Incorporating a Socio-Ecological-Technological Systems (SETS) perspective into the adaptive management framework

Incorporating a social-ecological-technological systems (SETS) perspective to the adaptive management process requires that stakeholders and managers conceptualize restoration projects as part of coupled human and natural systems and assess underlying social drivers and accrued benefits in monitoring and intervention. Technology plays an increasingly important role in restoration and monitoring, and recently as a tool to augment the delivery of ecosystem services and environmental education. The adaptive management of ecological restoration projects acknowledges the uncertainty inherent in complex ecosystems, especially in their response to human interventions. The process is iterative on multiple levels: it requires reassessment of system conditions to determine whether ecological conditions are on a trajectory to meet targets following an intervention. At a higher, more “meta” level, each implementation of adaptive management within a particular ecosystem type provides information which can be valuable for setting realistic targets or incorporating the best management practices in future restoration projects. Thus as our understanding of system responses to management strategies improves, the potential for success in future endeavors improves as well.
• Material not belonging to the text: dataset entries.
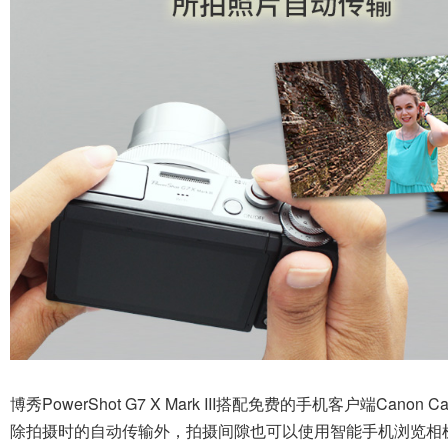
博秀PowerShot G7 X Mark III搭配免费的手机客户端Can
除拍摄时的自动传输外，拍摄间隙也可以使用智能手机浏览相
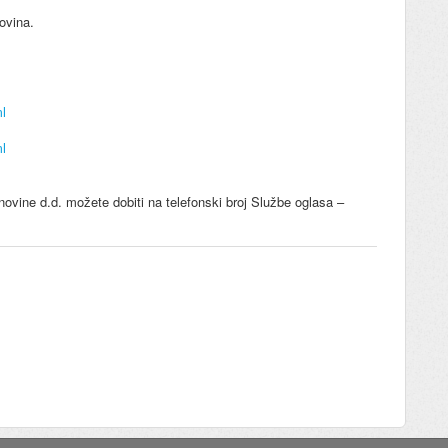
ovina.
ml
ml
novine d.d. možete dobiti na telefonski broj Službe oglasa –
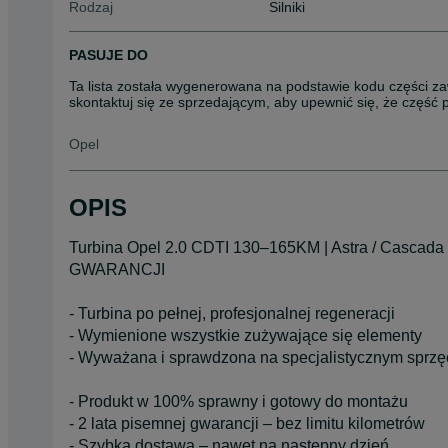
Rodzaj
Silniki
PASUJE DO
Ta lista została wygenerowana na podstawie kodu części za
skontaktuj się ze sprzedającym, aby upewnić się, że część
Opel
OPIS
Turbina Opel 2.0 CDTI 130–165KM | Astra / Cascada / I
GWARANCJI
- Turbina po pełnej, profesjonalnej regeneracji
- Wymienione wszystkie zużywające się elementy
- Wyważana i sprawdzona na specjalistycznym sprzę
- Produkt w 100% sprawny i gotowy do montażu
- 2 lata pisemnej gwarancji – bez limitu kilometrów
- Szybka dostawa – nawet na następny dzień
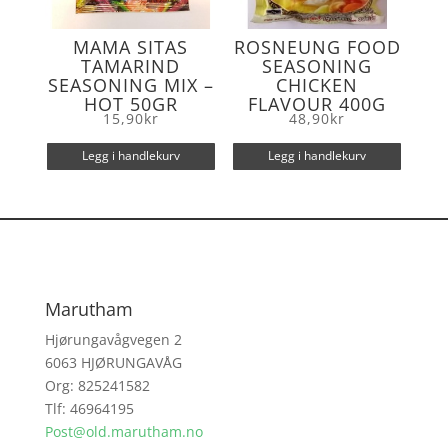
MAMA SITAS
ROSNEUNG FOOD
TAMARIND
SEASONING
SEASONING MIX –
CHICKEN
HOT 50GR
FLAVOUR 400G
15,90
kr
48,90
kr
Legg i handlekurv
Legg i handlekurv
Marutham
Hjørungavågvegen 2
6063 HJØRUNGAVÅG
Org: 825241582
Tlf: 46964195
Post@old.marutham.no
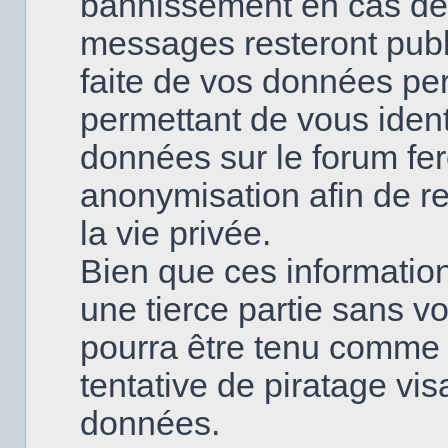
bannissement en cas de
messages resteront publi
faite de vos données pe
permettant de vous ident
données sur le forum fero
anonymisation afin de re
la vie privée.
Bien que ces information
une tierce partie sans v
pourra être tenu comme
tentative de piratage vi
données.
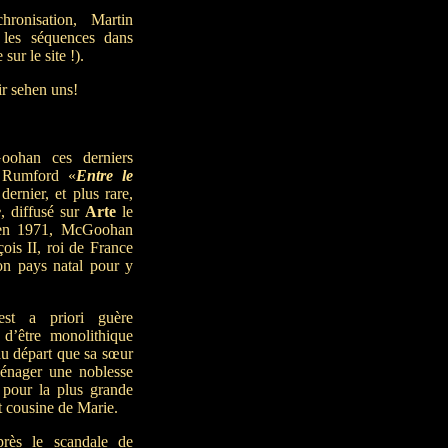
ronisation, Martin
 les séquences dans
ur le site !).
ir sehen uns!
oohan ces derniers
l Rumford «
Entre le
ernier, et plus rare,
e
, diffusé sur
Arte
le
é en 1971, McGoohan
ois II, roi de France
on pays natal pour y
st a priori guère
d’être monolithique
 au départ que sa sœur
ménager une noblesse
, pour la plus grande
et cousine de Marie.
près le scandale de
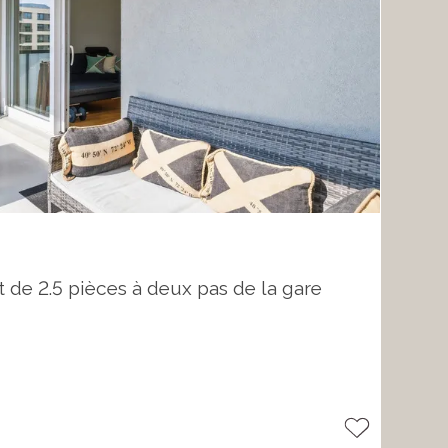
de 2.5 pièces à deux pas de la gare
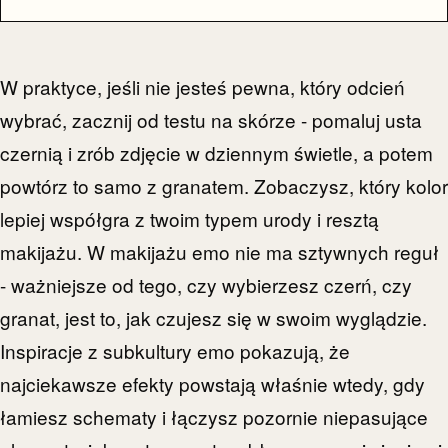
W praktyce, jeśli nie jesteś pewna, który odcień
wybrać, zacznij od testu na skórze - pomaluj usta
czernią i zrób zdjęcie w dziennym świetle, a potem
powtórz to samo z granatem. Zobaczysz, który kolor
lepiej współgra z twoim typem urody i resztą
makijażu. W makijażu emo nie ma sztywnych reguł
- ważniejsze od tego, czy wybierzesz czerń, czy
granat, jest to, jak czujesz się w swoim wyglądzie.
Inspiracje z subkultury emo pokazują, że
najciekawsze efekty powstają właśnie wtedy, gdy
łamiesz schematy i łączysz pozornie niepasujące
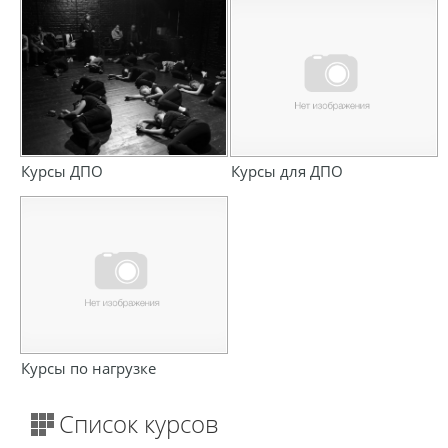
Курсы ДПО
Курсы для ДПО
Курсы по нагрузке
Список курсов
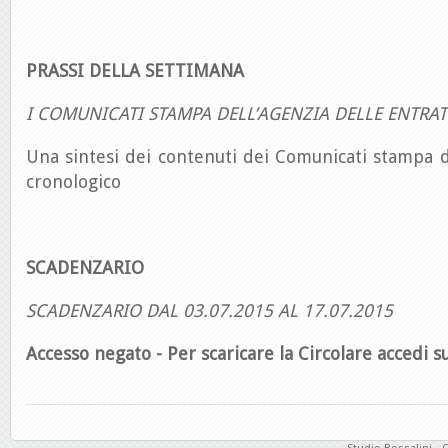
PRASSI DELLA SETTIMANA
I COMUNICATI STAMPA DELL’AGENZIA DELLE ENTRAT
Una sintesi dei contenuti dei Comunicati stampa d
cronologico
SCADENZARIO
SCADENZARIO DAL 03.07.2015 AL 17.07.2015
Accesso negato - Per scaricare la Circolare accedi su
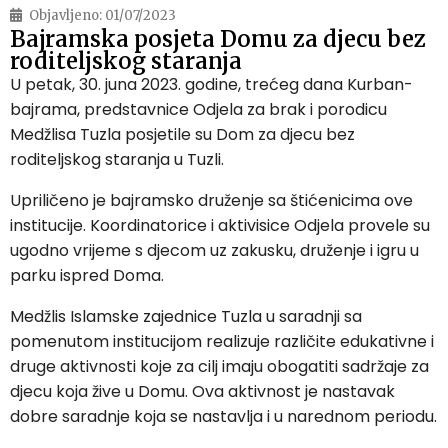
Objavljeno:
01/07/2023
Bajramska posjeta Domu za djecu bez
roditeljskog staranja
U petak, 30. juna 2023. godine, trećeg dana Kurban-
bajrama, predstavnice Odjela za brak i porodicu
Medžlisa Tuzla posjetile su Dom za djecu bez
roditeljskog staranja u Tuzli.
Upriličeno je bajramsko druženje sa štićenicima ove
institucije. Koordinatorice i aktivisice Odjela provele su
ugodno vrijeme s djecom uz zakusku, druženje i igru u
parku ispred Doma.
Medžlis Islamske zajednice Tuzla u saradnji sa
pomenutom institucijom realizuje različite edukativne i
druge aktivnosti koje za cilj imaju obogatiti sadržaje za
djecu koja žive u Domu. Ova aktivnost je nastavak
dobre saradnje koja se nastavlja i u narednom periodu.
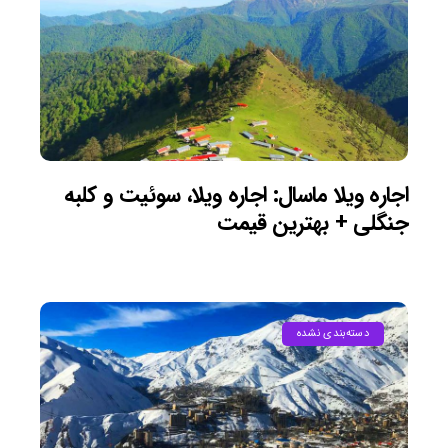
اجاره ویلا ماسال: اجاره ویلا، سوئیت و کلبه
جنگلی + بهترین قیمت
دسته‌بندی نشده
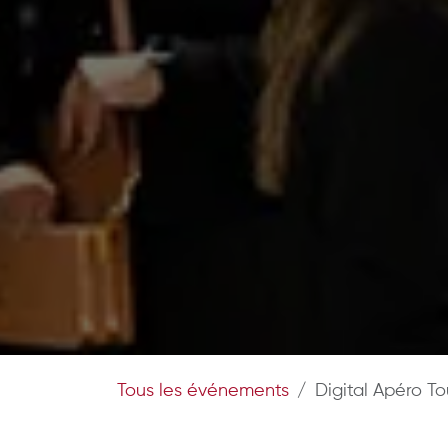
Tous les événements
Digital Apéro T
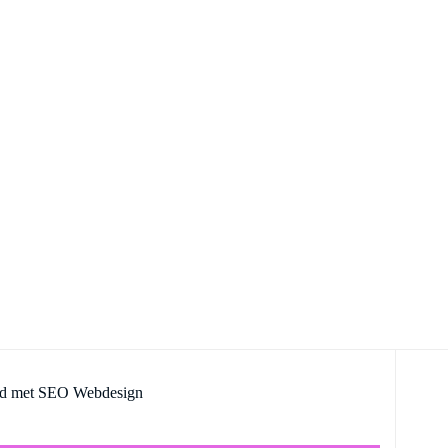
id met SEO Webdesign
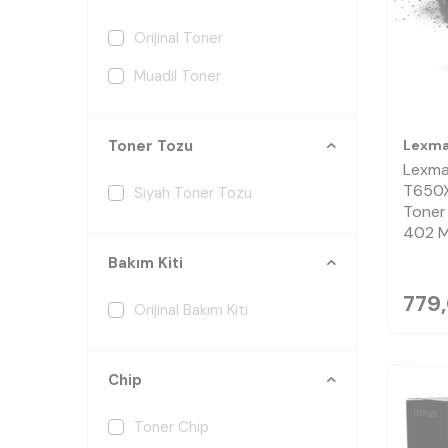
Orijinal Toner
Muadil Toner
Lexma
Toner Tozu
Lexma
T650X
Siyah Toner Tozu
Toner
402 M
Bakım Kiti
779
Orijinal Bakım Kiti
Chip
Toner Chip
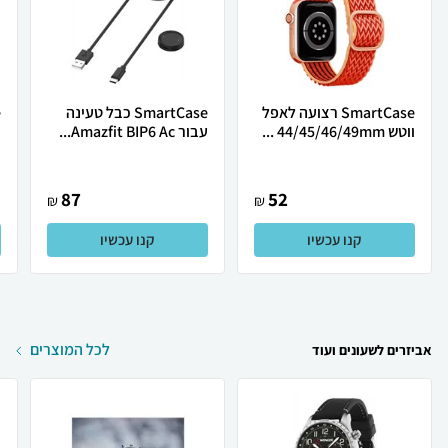
SmartCase רצועה לאפל
SmartCase כבל טעינה
ווטש 44/45/46/49mm ...
עבור Amazfit BIP6 Ac...
צ
87
52
₪
₪
קנו עכשיו
קנו עכשיו
לכל המוצרים
אביזרים לשעונים ועוד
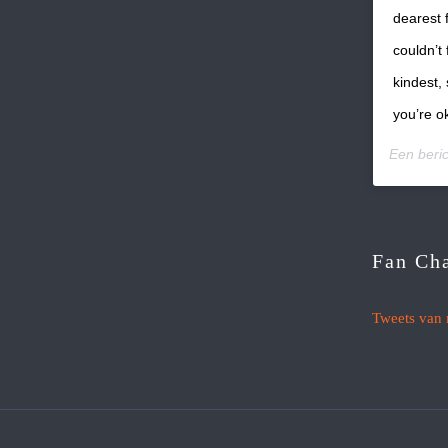
dearest f
couldn’t 
kindest,
you’re o
Een beri
Fan Ch
Tweets van 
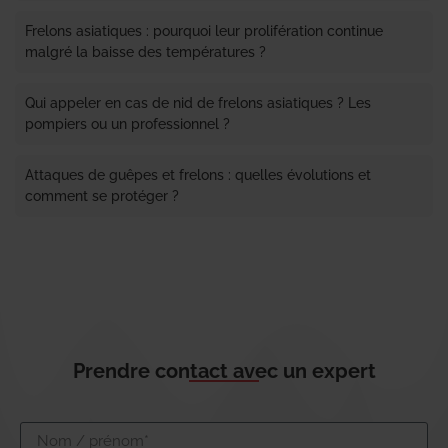
Frelons asiatiques : pourquoi leur prolifération continue
malgré la baisse des températures ?
Qui appeler en cas de nid de frelons asiatiques ? Les
pompiers ou un professionnel ?
Attaques de guêpes et frelons : quelles évolutions et
comment se protéger ?
Prendre contact avec un expert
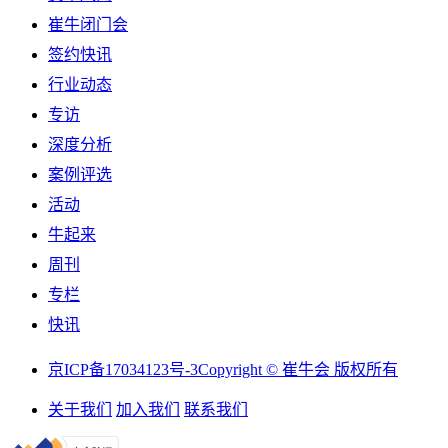
崔牛闭门会
签约快讯
行业动态
专访
深度分析
案例评选
活动
牛起来
周刊
专栏
快讯
京ICP备17034123号-3
Copyright © 崔牛会 版权所有
关于我们
加入我们
联系我们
We argue that similar benefits will accrue as we begin to incorporate recent advances in our understanding of social, ecological and technological interdependencies into the adaptive management framework. This can be accomplished by addressing the importance of underlying socioeconomic drivers, as well as connecting the new state of the system with changes in ecosystem services and impacts on human health and well-being. By integrating SETS into the adaptive management framework, stakeholders and managers will increase their ability to clarify the decision context, enumerate and anticipate beneficial impacts on human health and well-being, and gain insight into the long-term viability of restoration projects.